Claimants for the role of the first black superhero include Bungleton Green in his superhero phase, from when his strip was handled by Jay Jackson. He had superpowers (strength and invulnerability), but not, in the couple of strips from this period I've seen, a costume. A character called Lion Man appeared in All-Negro Comics #1. He lacked powers or a costume (his adventure was set in Africa, and he wore an African garb), but was known to other characters in the feature by this name.


As I wrote back on the old board, I think Captain Atom was the first superhero who could fly and blast things with his hands. (When I posted this another Legionnaire suggested the Human Torch as an earlier example, but the Golden Age Torch threw fireballs.) I think he probably was the inspiration for other characters of this type, and consequently a seminal character.

Comment by Chris Fluit on November 21, 2011 at 7:25pm

Thanks, Luke.  I wasn't aware of those characters.  I would probably consider them prototypes as they didn't fulfill all of the criteria and let Black Panther keep the crown as "the first black superhero." 

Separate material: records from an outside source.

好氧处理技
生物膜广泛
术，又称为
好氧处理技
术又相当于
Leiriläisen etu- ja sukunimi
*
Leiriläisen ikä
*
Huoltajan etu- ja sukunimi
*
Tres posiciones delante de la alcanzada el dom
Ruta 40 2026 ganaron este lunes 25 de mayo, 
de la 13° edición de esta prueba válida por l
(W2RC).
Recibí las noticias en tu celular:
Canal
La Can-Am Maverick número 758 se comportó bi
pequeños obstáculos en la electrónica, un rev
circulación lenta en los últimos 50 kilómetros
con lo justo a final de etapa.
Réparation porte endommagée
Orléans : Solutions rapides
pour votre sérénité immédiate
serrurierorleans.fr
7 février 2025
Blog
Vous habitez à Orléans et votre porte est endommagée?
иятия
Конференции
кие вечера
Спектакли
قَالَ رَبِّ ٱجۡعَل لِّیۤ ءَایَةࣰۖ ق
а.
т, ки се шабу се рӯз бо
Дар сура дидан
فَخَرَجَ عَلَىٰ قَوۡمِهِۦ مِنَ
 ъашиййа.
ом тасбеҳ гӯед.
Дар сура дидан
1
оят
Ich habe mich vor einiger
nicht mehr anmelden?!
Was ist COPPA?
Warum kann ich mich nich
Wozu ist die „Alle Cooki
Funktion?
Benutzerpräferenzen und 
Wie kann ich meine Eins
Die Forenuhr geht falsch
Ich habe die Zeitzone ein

As for Captain Atom, I thought that Pyroman blasted things with his hands during the Golden Age but I may have been mistaken.  Otherwise, you're right.  He's an important character and definitely deserving of his spot on the list.

Comment by Luke Blanchard on November 21, 2011 at 7:48pm

I hadn't thought of Pyroman. A number of the character's stories can be found here. He "flew" by magnetically attracting himself to things. I think he comes close to beating Captain Atom's claim to be the first hero of the fly and blast type, but doesn't quite make it as he couldn't (in the stories I checked) fly where he wanted and blast away while doing so, the way, say, Sunfire or Starfire can.

Comment by Philip Portelli on November 21, 2011 at 8:05pm

Sorry, Chris, I misinterpreted your intent.

But yeah, I still think Robotman was far more interesting than Elasti-Girl, who is still a good character. There's a reason why when the Doom Patrol was revived in the 70s (and the 80s, the 90s, the 00s, etc) that Cliff Steele was always part of it. He's a man outside of his humanity, no longer capable of being human.

No problems with either Big Ethel or Gyro Gearloose but when did Dilton show up?

And no Herbie, the Fat Fury? In this forum?

Comment by Chris Fluit on November 22, 2011 at 9:01am

Dilton debuted in 1950. 


And no no no Herbie (I'll explain in part two). 

Comment by Doc Beechler (mod-MD) on November 22, 2011 at 10:52am

I gotta admit...I don't get the Herbie love.

Comment by Philip Portelli on November 22, 2011 at 11:19am

I've read more articles about Herbie than actual Herbie stories. As a comedic character, he epitomizes absurdity but he's definitely an acquired taste but some of the Silver Agers hold him in high regard.

Comment by Doc Beechler (mod-MD) on November 22, 2011 at 12:46pm

I bought some of the Herbie reprint volumes...and it just wasn't my thing, I guess.